Little did I know that Bloomberg had a hit job in the queue. And it touches upon almost every sensitive issue that worries parents: food, school, and their children. Toss in a conspiracy theory about "Big Dairy," and that's how they came up with this fearmongering headline, complete with a sort of disgusting photo that I suppose is supposed to make readers feel queasy:
Right off the bat, this has all the hallmarks of a propaganda piece, not serious journalism. The use of the pejorative term "Big Dairy," rather than "dairy industry," is meant to conjure conspiratorial images of fat cats (fat cows?) slapping each others' backs in smoke-filled (milk-filled?) rooms. In reality, the U.S. dairy industry is modestly sized, with about $83 billion in revenues. (Bloomberg says the industry is $200 billion but provides no source for the information.) To put that into perspective, Amazon brought in nearly $178 billion in revenue in 2017 all by itself.
The subheadline is every bit as deceitful. Its implication is that Obama-era school nutrition standards were somehow holy and righteous; thus, changing them must be dangerous and unhealthy. Is that true?
No. According to the article, the Obama administration's Healthy, Hunger-Free Kids Act achieved the following:
The law directed the U.S. Department of Agriculture to rewrite the nutrition standards of the $13.6 billion National School Lunch Program for the first time in 15 years. The department soon required more fruits and vegetables, more whole grains, and lower sodium levels. Chocolate milk, if it was served, had to be fat-free. [Emphasis added.]
While requiring more fruits and vegetables and whole grains is fine, requiring lower sodium levels and fat-free chocolate milk is junk science. The relationship between salt and health status is weak and fuzzy. If anyone should worry about consuming too much salt, it's generally older people with high blood pressure, not children. And why on earth should children be forced to drink fat-free milk? There is literally nothing to support that policy.
The disinformation in the Bloomberg article keeps coming:
The shift has particularly unwelcome consequences for the one-third of American kids considered overweight or obese.
The implication, of course, is that milk and other dairy products will make kids fat. But that is drivel. The reason we are an obese society is because we eat too much and are physically inactive. Blaming dairy for causing obesity is like blaming Toyota for causing all car accidents. The Bloomberg journalists step in it yet again:
One widely publicized 2014 study by Swedish researchers, published in the BMJ, formerly the British Medical Journal, found that people who drank three glasses of milk a day—the amount of dairy suggested in U.S. dietary guidelines—had a higher risk of dying over 20 years than those who drank less than a glass.
Yikes.
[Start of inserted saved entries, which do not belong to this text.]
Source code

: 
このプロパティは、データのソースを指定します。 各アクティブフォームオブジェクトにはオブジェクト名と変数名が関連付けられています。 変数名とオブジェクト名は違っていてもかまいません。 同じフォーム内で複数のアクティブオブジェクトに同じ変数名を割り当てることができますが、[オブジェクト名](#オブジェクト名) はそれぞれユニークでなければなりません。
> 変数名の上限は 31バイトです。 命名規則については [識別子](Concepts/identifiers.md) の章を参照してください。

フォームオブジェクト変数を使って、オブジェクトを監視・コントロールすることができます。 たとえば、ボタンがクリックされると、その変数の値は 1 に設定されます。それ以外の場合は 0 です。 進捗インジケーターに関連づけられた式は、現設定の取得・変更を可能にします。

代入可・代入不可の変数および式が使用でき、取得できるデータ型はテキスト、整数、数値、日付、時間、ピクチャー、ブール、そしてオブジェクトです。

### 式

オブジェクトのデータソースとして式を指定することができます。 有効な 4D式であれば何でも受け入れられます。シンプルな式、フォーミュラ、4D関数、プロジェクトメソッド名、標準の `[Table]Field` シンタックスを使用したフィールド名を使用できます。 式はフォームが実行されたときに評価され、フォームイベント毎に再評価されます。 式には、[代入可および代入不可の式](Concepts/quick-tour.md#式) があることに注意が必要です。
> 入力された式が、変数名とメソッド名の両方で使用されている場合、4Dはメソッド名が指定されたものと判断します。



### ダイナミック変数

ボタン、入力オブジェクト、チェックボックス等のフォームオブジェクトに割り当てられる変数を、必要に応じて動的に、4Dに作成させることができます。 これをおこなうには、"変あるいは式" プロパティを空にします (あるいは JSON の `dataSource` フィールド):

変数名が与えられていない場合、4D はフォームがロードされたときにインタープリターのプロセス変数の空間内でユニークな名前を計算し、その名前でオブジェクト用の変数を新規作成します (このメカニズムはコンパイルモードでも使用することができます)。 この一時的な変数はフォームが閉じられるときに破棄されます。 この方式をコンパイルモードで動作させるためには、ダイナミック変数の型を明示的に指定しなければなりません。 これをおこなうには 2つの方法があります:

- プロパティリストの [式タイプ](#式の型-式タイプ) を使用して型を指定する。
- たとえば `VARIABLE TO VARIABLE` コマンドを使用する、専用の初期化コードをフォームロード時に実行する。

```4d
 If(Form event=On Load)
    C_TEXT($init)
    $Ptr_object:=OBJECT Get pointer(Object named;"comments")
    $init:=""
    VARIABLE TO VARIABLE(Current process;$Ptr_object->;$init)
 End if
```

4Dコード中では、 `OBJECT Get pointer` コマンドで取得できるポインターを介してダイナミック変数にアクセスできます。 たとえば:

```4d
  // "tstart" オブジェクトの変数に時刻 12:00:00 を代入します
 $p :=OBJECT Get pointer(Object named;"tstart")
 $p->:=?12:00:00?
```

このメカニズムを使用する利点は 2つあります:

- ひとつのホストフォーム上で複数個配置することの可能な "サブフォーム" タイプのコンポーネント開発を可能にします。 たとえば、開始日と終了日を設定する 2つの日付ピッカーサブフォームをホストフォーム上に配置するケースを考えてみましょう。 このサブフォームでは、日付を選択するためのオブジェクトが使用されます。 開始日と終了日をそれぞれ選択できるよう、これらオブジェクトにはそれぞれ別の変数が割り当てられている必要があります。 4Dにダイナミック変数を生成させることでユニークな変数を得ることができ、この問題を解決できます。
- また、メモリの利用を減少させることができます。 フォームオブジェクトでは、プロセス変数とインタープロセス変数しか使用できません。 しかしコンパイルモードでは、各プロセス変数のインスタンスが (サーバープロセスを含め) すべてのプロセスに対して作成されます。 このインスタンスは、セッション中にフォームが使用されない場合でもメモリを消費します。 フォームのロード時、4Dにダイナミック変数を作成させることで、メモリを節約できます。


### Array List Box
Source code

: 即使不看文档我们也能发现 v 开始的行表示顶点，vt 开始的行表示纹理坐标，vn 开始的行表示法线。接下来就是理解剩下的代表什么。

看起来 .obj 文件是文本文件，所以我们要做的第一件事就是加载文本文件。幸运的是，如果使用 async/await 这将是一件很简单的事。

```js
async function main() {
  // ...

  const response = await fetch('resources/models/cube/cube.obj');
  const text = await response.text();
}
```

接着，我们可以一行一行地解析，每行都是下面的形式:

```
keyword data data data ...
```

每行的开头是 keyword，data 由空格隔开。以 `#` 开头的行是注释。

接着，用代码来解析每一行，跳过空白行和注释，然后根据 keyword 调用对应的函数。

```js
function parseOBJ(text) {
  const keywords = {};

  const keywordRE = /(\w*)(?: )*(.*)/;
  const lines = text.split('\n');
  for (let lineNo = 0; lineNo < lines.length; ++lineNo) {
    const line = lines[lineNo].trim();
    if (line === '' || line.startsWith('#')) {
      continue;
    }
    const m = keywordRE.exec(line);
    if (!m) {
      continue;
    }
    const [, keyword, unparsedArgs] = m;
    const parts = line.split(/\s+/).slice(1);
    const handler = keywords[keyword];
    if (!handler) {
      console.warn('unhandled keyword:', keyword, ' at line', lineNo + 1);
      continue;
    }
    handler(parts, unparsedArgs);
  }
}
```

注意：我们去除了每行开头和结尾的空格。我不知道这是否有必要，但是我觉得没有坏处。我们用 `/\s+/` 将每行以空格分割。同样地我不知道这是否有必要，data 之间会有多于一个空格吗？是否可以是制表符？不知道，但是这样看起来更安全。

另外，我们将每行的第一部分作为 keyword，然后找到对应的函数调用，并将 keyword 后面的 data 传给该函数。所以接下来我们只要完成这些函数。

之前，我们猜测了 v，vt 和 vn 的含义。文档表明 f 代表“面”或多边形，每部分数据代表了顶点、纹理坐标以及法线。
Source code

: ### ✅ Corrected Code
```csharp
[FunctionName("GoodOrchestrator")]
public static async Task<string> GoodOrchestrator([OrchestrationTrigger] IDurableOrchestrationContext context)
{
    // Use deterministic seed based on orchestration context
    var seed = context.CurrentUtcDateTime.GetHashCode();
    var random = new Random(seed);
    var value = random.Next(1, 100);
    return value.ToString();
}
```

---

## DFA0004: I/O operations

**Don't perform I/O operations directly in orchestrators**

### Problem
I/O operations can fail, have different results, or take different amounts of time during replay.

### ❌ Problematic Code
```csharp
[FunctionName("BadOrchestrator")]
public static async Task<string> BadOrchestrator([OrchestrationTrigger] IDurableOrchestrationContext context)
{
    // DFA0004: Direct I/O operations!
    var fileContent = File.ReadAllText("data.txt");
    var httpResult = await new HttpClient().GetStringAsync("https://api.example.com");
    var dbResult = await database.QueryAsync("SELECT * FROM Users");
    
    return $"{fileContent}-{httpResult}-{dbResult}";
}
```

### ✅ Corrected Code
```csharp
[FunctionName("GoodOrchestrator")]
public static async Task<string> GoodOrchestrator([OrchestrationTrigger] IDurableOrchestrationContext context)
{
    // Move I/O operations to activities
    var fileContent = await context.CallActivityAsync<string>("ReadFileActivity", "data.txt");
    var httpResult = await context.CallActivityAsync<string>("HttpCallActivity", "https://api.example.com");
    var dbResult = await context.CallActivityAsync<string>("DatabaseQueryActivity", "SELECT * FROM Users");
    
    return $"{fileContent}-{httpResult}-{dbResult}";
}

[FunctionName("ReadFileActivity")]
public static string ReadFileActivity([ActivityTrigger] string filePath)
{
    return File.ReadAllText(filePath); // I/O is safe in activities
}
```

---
Slam dunk, right? Not quite. The very research the authors cited warned, "Given the observational study designs with the inherent possibility of residual confounding and reverse causation phenomena, a cautious interpretation of the results is recommended." The Bloomberg writers completely ignored that.
The One Thing Bloomberg Gets Right
The Bloomberg article botched pretty much all of the science. However, it did get one thing right: The political influence of the dairy industry means that it can essentially get subsidies from the government. (Of course, this is true of many, many industries.) Our philosophy at ACSH is to defer to the free market and local jurisdictions when possible. If we did that in regard to school lunches, then maybe it wouldn't be such a politically charged issue.